Tres personas con mascarillas sostienen carteles del mecanismo COVAX frente a una entrega de vacunas contra la COVID-19 y un avión.

Leyenda: La primera entrega de vacunas contra la COVID-19 del mecanimos COVAX llega a Papúa Nueva Guinea.

Foto: UNICEF/Vatava Media

Además, dicho envío contenía menos de la mitad de las 288.000 vacunas que originalmente se asignaron a PNG. Necesitamos impulsar una mejor distribución de las vacunas a los más vulnerables. Y eso no culmina con una sesión de fotos en el aeropuerto Jacksons de Port Moresby; sino que termina cuando cada persona en esta nación mitad isla de 7,4 millones de personas haya tenido la opción de vacunarse.

Foco n las oportunidades

Llegar a comunidades como Rumginae es, por supuesto, un gran desafío, pero alcanzable. En 2018, la OMS y UNICEF vacunaron a 3,1 millones de niños y niñas contra la poliomielitis, esto a los pocos meses del anuncio de un brote. El desafío que tenemos en nuestras manos con la COVID es que el virus y la vacuna son nuevos, lo que genera un gran escepticismo y dudas sobre la vacuna. A medida que más jóvenes se conectan a Internet, la conspiración sobre las vacunas se propaga como la pólvora. Los rumores llegan a estas comunidades antes que nosotros.
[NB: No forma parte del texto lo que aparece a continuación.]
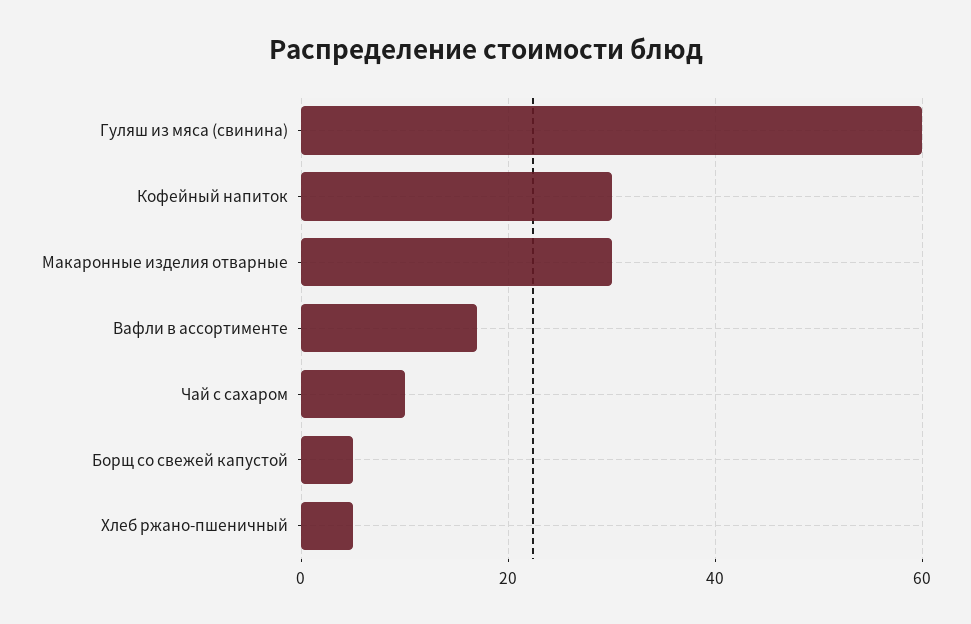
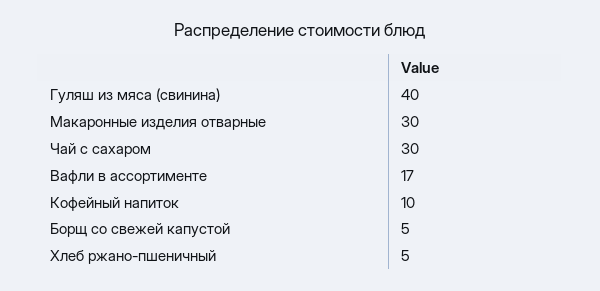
Гуляш из мяса (свинина): 60 -> 40
Кофейный напиток: 30 -> 10
Чай с сахаром: 10 -> 30

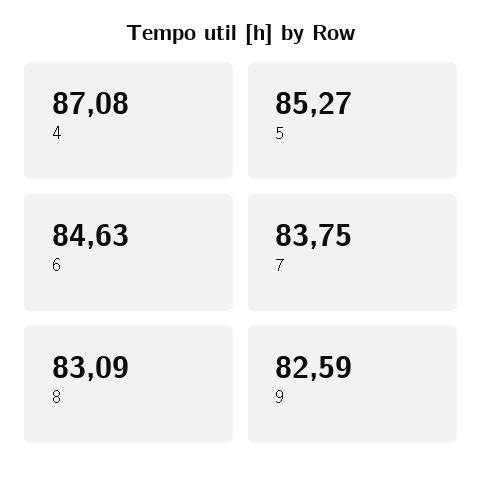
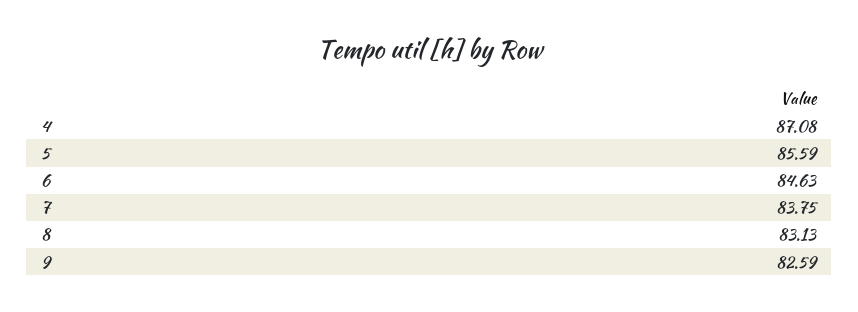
5: 85.27 -> 85.59
8: 83.09 -> 83.13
Sin embargo, al centrarse en la escala de este desafío se ignora a las oportunidades. La información de salud pública que compartimos ahora–sobre cómo se propaga un virus y cómo funcionan las vacunas–nos coloca a nosotros y al sistema de salud local en una plataforma mejorada para combatir futuras pandemias. Estamos construyendo un vocabulario que nos ayudará a abordar desafíos existentes como la tuberculosis y el VIH/SIDA.

Pasando la prueba

La financiación de la respuesta a la COVID ha permitido a la OIM y UNICEF construir instalaciones de agua en North Fly y apoyar a los distritos más vulnerables.

También hemos demostrado, a nivel regional y mundial, que Papua Nueva Guinea tiene amigos en todo el mundo que están listos y dispuestos a dar un paso al frente para apoyar. Los asociados para el desarrollo y el sector privado han donado toneladas de EPP, kits de prueba y consumibles de laboratorio, dispositivos médicos y personal, y vacunas.

Esta pandemia está poniendo a prueba nuestra capacidad de cooperación y creo que es una prueba que pasaremos.

 

Escrito por Gianluca Rampolla, Coordinador Residente de la ONU en Papua Nueva Guinea.